____ Data to use

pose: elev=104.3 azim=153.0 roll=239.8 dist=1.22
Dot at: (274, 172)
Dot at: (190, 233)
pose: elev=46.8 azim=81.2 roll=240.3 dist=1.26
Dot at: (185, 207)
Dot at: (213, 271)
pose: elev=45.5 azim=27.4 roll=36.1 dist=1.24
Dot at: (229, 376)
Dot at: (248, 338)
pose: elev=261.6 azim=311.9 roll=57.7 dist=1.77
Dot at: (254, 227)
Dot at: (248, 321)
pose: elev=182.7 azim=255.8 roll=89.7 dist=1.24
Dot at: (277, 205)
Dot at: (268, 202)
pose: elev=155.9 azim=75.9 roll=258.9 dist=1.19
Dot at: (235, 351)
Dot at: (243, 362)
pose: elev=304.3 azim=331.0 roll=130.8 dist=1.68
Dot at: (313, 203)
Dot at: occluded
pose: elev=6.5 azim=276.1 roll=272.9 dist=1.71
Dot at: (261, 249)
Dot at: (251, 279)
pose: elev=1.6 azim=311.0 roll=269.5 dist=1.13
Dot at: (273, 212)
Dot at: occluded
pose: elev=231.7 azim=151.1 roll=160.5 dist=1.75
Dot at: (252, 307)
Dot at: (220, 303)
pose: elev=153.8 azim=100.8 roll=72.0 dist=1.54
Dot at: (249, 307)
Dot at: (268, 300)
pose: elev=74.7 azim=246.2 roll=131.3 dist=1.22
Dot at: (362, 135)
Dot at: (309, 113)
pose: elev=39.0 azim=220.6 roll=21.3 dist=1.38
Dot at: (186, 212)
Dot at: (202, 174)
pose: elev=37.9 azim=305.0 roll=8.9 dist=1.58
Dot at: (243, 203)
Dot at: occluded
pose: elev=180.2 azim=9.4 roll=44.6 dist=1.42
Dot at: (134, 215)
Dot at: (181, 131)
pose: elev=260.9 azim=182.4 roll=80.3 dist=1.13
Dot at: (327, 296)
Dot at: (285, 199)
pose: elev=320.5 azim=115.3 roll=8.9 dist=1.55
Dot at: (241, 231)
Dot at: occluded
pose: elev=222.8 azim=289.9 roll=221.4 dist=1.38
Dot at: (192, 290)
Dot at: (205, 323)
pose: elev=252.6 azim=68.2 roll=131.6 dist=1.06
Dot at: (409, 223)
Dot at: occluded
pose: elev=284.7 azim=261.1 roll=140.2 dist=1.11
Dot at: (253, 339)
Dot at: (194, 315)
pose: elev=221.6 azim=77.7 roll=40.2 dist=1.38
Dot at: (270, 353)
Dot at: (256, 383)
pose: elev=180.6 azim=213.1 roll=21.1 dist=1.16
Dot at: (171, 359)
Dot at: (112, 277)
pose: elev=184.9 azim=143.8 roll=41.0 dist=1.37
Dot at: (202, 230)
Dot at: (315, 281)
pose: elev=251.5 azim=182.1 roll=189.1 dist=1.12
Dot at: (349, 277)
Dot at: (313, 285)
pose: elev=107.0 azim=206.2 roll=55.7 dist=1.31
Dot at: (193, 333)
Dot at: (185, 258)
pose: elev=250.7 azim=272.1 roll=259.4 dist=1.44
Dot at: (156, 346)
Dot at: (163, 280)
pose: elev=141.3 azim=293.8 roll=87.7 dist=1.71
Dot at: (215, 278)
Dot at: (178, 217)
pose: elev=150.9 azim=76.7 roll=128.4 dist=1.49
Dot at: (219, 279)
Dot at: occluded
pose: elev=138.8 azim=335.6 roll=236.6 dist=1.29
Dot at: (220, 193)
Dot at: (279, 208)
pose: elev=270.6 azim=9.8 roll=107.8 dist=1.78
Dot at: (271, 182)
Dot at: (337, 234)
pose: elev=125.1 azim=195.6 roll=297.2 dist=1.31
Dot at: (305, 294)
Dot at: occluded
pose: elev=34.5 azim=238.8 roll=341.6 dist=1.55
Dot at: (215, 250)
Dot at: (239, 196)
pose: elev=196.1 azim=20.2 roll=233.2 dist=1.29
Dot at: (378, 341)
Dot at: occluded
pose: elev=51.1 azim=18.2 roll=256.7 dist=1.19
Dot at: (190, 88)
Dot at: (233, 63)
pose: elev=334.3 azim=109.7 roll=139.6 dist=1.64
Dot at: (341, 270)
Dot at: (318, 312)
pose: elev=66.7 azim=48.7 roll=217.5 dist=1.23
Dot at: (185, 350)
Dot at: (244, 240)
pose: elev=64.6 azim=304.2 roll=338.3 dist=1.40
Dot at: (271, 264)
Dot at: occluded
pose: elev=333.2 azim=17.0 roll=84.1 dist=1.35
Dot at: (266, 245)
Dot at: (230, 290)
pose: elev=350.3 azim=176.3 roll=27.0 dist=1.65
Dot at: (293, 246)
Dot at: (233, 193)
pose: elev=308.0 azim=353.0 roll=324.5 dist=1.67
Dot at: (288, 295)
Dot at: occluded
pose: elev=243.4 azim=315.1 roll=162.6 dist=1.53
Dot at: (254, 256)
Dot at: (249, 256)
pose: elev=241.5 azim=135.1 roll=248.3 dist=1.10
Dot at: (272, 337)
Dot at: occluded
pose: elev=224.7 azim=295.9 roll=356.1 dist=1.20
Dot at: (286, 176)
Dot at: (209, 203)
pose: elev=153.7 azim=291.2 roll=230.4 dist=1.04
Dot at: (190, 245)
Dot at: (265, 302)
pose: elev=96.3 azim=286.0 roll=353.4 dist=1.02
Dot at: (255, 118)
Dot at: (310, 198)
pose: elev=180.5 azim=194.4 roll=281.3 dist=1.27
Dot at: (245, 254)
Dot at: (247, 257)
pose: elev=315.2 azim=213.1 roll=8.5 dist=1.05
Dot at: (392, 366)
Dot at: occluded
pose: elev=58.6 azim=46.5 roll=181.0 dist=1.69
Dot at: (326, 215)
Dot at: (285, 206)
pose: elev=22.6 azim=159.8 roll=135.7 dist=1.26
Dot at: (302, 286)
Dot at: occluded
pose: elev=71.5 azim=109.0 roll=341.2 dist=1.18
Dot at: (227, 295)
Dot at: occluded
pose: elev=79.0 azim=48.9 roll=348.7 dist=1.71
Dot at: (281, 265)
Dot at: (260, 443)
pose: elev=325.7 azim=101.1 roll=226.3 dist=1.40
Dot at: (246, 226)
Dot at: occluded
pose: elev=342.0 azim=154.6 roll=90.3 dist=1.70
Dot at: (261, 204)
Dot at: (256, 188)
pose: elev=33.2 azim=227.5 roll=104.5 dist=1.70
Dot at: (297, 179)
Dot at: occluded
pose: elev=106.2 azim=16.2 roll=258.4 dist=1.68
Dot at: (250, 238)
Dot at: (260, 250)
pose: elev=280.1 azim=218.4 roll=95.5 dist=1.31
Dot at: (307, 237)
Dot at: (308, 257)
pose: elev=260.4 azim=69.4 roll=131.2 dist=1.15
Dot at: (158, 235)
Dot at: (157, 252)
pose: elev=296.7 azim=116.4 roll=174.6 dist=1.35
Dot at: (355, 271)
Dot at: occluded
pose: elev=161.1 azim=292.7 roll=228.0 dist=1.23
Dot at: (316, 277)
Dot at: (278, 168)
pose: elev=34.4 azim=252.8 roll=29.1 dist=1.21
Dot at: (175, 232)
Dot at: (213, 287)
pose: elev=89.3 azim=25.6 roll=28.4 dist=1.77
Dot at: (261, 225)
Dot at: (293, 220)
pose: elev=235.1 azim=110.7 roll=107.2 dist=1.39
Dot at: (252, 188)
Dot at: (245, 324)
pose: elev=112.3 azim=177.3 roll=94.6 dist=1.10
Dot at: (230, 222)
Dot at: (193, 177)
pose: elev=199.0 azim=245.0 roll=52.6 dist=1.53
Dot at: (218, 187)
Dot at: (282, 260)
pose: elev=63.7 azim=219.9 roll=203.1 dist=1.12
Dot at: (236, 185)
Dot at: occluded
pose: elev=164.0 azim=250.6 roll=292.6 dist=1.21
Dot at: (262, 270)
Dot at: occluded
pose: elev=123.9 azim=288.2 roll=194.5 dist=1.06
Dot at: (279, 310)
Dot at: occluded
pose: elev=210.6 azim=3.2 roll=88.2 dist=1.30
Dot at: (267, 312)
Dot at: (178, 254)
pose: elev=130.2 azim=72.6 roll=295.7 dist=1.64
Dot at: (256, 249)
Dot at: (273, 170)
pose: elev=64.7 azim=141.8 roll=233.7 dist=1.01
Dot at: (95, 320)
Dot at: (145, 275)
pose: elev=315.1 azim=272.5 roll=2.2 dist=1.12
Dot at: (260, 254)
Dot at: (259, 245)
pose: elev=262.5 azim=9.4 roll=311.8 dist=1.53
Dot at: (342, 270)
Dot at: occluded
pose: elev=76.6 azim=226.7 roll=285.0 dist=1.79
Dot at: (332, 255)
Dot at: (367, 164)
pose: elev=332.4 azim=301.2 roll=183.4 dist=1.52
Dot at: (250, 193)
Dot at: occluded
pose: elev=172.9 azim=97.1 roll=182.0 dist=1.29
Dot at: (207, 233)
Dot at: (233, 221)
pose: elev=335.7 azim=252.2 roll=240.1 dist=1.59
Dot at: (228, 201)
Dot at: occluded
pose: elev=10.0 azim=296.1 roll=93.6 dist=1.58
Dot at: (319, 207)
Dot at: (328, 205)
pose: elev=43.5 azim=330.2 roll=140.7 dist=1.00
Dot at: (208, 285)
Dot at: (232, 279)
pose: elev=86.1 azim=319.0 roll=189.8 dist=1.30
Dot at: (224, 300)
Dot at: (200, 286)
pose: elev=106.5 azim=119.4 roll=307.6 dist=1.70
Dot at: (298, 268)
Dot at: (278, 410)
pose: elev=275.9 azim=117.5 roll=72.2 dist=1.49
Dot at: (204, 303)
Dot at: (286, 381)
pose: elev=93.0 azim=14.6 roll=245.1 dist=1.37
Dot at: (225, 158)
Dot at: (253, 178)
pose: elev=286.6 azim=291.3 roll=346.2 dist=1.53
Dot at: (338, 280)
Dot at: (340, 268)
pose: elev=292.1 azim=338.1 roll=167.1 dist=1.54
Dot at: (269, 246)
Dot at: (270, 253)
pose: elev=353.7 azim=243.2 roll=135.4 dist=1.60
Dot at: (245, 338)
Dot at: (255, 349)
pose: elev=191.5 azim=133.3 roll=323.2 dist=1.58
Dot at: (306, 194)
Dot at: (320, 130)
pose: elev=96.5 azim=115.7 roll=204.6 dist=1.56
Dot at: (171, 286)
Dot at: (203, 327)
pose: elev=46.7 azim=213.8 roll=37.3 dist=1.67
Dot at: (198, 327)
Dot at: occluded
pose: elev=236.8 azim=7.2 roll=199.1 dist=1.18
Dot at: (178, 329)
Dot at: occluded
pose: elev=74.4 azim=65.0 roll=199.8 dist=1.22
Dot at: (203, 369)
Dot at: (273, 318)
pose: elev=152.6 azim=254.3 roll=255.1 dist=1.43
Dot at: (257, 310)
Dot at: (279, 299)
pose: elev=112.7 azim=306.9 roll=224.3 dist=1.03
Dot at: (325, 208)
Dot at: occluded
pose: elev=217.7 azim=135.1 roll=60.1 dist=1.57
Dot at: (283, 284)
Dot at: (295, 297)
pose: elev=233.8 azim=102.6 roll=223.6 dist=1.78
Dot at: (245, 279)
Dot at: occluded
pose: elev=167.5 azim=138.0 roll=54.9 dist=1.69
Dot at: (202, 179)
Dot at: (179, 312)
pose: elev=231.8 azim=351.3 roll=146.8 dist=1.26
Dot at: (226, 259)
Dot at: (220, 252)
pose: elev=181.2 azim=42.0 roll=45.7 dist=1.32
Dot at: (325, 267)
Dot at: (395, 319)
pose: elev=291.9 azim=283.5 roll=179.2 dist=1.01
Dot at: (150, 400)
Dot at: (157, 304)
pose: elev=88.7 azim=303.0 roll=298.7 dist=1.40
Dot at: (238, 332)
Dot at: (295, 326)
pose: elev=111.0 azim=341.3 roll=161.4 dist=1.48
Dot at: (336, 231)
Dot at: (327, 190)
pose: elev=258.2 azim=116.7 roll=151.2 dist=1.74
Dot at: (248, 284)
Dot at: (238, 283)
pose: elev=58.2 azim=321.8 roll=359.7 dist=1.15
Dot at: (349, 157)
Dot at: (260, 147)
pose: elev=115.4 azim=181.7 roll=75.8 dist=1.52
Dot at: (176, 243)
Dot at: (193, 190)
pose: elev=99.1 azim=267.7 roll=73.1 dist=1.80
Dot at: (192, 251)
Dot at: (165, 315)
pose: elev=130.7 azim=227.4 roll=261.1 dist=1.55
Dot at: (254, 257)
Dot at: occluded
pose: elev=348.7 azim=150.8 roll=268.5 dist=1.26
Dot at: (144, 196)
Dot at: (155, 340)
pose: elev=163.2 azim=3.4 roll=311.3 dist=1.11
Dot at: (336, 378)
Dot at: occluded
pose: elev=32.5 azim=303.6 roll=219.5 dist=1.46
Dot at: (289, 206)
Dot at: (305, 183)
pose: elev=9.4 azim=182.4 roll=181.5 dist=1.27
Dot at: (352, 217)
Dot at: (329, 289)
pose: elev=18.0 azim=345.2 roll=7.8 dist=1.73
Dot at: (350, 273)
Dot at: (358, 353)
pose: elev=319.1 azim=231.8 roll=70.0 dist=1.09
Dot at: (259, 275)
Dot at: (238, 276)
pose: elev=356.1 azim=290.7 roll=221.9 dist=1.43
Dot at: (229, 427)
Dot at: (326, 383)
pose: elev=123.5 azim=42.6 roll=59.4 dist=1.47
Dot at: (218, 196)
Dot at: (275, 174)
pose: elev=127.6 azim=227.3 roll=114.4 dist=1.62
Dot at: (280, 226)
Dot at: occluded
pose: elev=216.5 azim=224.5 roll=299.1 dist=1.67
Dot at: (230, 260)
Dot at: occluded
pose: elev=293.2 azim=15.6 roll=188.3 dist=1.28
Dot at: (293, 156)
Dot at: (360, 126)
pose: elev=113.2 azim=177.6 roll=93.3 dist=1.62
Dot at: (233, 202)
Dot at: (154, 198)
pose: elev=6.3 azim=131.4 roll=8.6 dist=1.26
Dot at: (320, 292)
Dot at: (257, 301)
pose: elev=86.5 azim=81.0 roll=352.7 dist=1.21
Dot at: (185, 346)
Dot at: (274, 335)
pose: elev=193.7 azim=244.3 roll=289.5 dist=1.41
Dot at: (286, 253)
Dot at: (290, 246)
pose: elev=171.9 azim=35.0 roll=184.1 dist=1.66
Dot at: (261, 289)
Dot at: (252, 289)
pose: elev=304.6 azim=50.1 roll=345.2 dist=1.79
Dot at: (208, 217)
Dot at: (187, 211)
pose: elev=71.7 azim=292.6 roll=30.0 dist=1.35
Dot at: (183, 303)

________

• What is needed
Write the material as a numbered list, starting at the line that contains "pose: elev=32.5 azim=303.6" and ending with the last line of the material. Leave out any blank lines.

• Final answer
1. pose: elev=32.5 azim=303.6 roll=219.5 dist=1.46
2. Dot at: (289, 206)
3. Dot at: (305, 183)
4. pose: elev=9.4 azim=182.4 roll=181.5 dist=1.27
5. Dot at: (352, 217)
6. Dot at: (329, 289)
7. pose: elev=18.0 azim=345.2 roll=7.8 dist=1.73
8. Dot at: (350, 273)
9. Dot at: (358, 353)
10. pose: elev=319.1 azim=231.8 roll=70.0 dist=1.09
11. Dot at: (259, 275)
12. Dot at: (238, 276)
13. pose: elev=356.1 azim=290.7 roll=221.9 dist=1.43
14. Dot at: (229, 427)
15. Dot at: (326, 383)
16. pose: elev=123.5 azim=42.6 roll=59.4 dist=1.47
17. Dot at: (218, 196)
18. Dot at: (275, 174)
19. pose: elev=127.6 azim=227.3 roll=114.4 dist=1.62
20. Dot at: (280, 226)
21. Dot at: occluded
22. pose: elev=216.5 azim=224.5 roll=299.1 dist=1.67
23. Dot at: (230, 260)
24. Dot at: occluded
25. pose: elev=293.2 azim=15.6 roll=188.3 dist=1.28
26. Dot at: (293, 156)
27. Dot at: (360, 126)
28. pose: elev=113.2 azim=177.6 roll=93.3 dist=1.62
29. Dot at: (233, 202)
30. Dot at: (154, 198)
31. pose: elev=6.3 azim=131.4 roll=8.6 dist=1.26
32. Dot at: (320, 292)
33. Dot at: (257, 301)
34. pose: elev=86.5 azim=81.0 roll=352.7 dist=1.21
35. Dot at: (185, 346)
36. Dot at: (274, 335)
37. pose: elev=193.7 azim=244.3 roll=289.5 dist=1.41
38. Dot at: (286, 253)
39. Dot at: (290, 246)
40. pose: elev=171.9 azim=35.0 roll=184.1 dist=1.66
41. Dot at: (261, 289)
42. Dot at: (252, 289)
43. pose: elev=304.6 azim=50.1 roll=345.2 dist=1.79
44. Dot at: (208, 217)
45. Dot at: (187, 211)
46. pose: elev=71.7 azim=292.6 roll=30.0 dist=1.35
47. Dot at: (183, 303)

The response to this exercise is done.